■ **Data shown**:
•••••
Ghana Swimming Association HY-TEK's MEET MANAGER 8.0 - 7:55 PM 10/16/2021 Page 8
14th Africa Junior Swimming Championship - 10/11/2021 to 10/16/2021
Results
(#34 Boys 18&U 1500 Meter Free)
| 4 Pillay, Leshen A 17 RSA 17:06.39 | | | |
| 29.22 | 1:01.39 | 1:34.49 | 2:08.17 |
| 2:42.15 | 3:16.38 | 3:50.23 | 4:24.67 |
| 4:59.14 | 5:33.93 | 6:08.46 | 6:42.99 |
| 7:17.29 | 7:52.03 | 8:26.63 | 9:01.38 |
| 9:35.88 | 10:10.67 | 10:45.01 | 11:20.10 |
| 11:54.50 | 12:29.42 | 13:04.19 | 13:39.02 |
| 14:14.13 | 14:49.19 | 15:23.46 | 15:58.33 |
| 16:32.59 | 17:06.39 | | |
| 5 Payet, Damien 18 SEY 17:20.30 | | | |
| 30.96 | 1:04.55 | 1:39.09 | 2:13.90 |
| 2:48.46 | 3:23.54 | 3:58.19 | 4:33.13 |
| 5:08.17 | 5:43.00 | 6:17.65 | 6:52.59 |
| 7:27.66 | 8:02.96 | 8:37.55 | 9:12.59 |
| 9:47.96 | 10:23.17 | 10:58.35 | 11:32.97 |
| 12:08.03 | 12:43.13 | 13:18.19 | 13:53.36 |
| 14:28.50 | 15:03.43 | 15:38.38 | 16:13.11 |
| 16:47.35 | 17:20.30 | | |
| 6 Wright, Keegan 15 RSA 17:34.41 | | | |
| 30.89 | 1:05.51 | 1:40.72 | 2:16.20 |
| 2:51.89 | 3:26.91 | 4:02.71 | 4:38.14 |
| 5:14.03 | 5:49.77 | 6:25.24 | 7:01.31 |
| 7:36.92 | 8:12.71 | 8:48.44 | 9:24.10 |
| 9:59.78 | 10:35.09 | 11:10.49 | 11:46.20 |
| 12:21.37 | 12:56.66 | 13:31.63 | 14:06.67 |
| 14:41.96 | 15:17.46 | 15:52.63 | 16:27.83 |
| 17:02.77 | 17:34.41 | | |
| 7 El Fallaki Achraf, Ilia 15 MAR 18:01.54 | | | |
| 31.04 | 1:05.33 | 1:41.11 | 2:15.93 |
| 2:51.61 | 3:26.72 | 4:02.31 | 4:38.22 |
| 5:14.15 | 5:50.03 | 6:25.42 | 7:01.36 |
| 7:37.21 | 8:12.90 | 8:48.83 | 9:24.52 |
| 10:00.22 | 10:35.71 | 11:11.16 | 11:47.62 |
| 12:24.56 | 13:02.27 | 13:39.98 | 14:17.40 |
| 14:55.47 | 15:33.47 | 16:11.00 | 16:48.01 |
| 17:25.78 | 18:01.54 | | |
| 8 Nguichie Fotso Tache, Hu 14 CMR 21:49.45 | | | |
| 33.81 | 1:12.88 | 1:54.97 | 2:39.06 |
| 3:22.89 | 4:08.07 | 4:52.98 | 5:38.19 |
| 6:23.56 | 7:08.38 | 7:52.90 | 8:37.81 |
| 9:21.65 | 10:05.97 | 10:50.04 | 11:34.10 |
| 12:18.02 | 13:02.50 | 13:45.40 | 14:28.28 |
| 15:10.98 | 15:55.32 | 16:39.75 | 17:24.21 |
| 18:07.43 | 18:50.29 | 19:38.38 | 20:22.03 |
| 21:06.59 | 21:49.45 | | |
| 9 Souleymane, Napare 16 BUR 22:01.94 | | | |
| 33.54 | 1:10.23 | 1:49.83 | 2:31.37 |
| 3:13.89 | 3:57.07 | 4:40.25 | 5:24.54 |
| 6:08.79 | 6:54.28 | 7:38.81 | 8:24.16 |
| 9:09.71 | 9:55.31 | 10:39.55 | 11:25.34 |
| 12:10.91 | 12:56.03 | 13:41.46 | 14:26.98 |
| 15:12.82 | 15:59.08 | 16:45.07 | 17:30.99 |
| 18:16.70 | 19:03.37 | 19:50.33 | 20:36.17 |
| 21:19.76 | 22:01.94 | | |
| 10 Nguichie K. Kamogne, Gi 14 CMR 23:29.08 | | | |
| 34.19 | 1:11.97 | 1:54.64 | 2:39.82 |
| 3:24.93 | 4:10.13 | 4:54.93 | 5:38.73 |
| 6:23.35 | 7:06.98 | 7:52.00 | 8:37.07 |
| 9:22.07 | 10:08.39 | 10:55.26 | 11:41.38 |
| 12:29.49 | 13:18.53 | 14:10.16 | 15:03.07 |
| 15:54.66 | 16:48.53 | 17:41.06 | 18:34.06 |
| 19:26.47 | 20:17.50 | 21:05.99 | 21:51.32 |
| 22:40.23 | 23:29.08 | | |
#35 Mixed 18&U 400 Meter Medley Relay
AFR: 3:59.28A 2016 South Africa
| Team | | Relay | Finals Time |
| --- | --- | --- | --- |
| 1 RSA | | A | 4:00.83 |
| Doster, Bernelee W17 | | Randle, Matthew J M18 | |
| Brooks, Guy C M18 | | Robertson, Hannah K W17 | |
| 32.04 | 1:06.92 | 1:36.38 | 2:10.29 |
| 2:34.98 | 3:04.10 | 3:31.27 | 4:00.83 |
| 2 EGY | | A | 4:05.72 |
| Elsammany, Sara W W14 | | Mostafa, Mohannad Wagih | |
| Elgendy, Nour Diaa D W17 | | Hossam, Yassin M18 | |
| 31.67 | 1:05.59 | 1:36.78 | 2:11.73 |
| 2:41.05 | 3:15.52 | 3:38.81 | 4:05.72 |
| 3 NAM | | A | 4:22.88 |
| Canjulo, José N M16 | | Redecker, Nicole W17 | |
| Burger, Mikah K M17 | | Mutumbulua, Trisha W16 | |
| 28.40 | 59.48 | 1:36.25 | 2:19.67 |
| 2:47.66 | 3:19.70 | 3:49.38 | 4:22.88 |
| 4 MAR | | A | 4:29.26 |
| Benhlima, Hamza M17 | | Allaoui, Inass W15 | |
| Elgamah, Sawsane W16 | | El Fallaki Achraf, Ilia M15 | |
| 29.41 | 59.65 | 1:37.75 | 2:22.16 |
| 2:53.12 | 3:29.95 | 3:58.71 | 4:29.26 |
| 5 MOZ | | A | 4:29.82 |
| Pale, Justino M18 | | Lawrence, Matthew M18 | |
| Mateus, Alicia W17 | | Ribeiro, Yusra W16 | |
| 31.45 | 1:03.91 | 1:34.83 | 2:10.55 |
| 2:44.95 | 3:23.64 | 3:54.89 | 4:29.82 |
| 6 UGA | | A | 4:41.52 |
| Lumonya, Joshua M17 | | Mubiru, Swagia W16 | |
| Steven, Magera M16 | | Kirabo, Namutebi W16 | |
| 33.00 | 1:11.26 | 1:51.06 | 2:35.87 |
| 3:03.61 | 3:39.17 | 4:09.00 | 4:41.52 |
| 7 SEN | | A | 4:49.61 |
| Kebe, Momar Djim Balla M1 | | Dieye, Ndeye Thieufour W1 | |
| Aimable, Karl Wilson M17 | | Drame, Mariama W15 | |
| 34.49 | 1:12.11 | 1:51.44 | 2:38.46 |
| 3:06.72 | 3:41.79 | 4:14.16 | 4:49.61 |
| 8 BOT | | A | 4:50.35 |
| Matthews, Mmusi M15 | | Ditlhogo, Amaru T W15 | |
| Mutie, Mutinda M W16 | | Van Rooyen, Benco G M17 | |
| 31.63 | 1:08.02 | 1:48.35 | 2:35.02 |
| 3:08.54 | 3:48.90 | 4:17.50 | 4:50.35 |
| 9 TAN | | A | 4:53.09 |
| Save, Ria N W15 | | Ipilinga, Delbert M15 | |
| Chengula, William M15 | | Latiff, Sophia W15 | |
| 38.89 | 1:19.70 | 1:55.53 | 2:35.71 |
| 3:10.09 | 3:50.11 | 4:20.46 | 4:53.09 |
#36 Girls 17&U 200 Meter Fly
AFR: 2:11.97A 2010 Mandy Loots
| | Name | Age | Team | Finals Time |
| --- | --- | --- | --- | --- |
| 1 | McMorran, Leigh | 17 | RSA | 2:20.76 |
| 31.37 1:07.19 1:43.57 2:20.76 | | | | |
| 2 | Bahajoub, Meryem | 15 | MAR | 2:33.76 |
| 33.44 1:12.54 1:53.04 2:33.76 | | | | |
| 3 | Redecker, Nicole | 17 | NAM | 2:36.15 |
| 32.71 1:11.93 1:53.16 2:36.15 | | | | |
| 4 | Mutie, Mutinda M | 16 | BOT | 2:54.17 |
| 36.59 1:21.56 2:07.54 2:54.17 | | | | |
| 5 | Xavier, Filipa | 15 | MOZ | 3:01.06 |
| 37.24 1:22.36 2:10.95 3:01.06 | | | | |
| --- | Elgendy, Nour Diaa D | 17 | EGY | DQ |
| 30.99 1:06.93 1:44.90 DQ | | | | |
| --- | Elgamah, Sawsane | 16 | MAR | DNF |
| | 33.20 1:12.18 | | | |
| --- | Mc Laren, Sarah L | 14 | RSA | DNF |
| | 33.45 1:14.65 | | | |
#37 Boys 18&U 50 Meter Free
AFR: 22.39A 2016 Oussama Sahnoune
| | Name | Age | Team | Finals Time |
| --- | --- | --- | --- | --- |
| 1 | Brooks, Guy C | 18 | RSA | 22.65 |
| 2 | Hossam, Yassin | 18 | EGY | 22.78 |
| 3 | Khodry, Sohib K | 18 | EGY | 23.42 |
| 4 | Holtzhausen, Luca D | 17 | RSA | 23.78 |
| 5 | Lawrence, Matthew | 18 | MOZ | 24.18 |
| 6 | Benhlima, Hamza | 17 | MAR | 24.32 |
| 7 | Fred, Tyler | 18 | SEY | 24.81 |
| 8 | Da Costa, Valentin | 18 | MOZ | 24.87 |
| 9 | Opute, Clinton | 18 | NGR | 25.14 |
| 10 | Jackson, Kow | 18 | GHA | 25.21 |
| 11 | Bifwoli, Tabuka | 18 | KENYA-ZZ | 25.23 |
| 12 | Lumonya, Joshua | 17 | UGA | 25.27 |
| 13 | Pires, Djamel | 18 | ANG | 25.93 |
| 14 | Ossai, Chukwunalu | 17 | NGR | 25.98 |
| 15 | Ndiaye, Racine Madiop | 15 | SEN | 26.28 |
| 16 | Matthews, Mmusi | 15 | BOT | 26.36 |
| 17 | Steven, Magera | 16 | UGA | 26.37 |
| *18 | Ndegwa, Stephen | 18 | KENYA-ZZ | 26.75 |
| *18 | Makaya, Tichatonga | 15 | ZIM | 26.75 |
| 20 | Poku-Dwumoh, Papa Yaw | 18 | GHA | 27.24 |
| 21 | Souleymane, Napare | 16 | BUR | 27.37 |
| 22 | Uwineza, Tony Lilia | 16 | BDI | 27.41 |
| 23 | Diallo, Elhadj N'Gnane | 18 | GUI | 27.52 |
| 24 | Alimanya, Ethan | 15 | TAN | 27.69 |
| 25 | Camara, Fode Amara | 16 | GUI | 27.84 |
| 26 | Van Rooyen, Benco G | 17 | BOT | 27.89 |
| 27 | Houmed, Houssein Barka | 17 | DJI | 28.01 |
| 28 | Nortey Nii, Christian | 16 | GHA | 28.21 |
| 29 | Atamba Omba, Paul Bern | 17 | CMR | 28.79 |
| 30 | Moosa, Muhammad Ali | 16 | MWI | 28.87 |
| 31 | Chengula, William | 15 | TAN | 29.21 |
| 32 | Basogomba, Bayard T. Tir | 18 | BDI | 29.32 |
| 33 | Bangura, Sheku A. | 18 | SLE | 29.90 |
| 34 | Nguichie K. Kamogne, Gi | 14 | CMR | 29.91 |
•••••
■ **Required action**:
From the records above, reproduce exactly the lines from the one with "A | 4:53.09 |" to the one with "2:36.15 | | | | |", both included, and no others.

■ **Task response**:
| 9 TAN | | A | 4:53.09 |
| Save, Ria N W15 | | Ipilinga, Delbert M15 | |
| Chengula, William M15 | | Latiff, Sophia W15 | |
| 38.89 | 1:19.70 | 1:55.53 | 2:35.71 |
| 3:10.09 | 3:50.11 | 4:20.46 | 4:53.09 |
#36 Girls 17&U 200 Meter Fly
AFR: 2:11.97A 2010 Mandy Loots
| | Name | Age | Team | Finals Time |
| --- | --- | --- | --- | --- |
| 1 | McMorran, Leigh | 17 | RSA | 2:20.76 |
| 31.37 1:07.19 1:43.57 2:20.76 | | | | |
| 2 | Bahajoub, Meryem | 15 | MAR | 2:33.76 |
| 33.44 1:12.54 1:53.04 2:33.76 | | | | |
| 3 | Redecker, Nicole | 17 | NAM | 2:36.15 |
| 32.71 1:11.93 1:53.16 2:36.15 | | | | |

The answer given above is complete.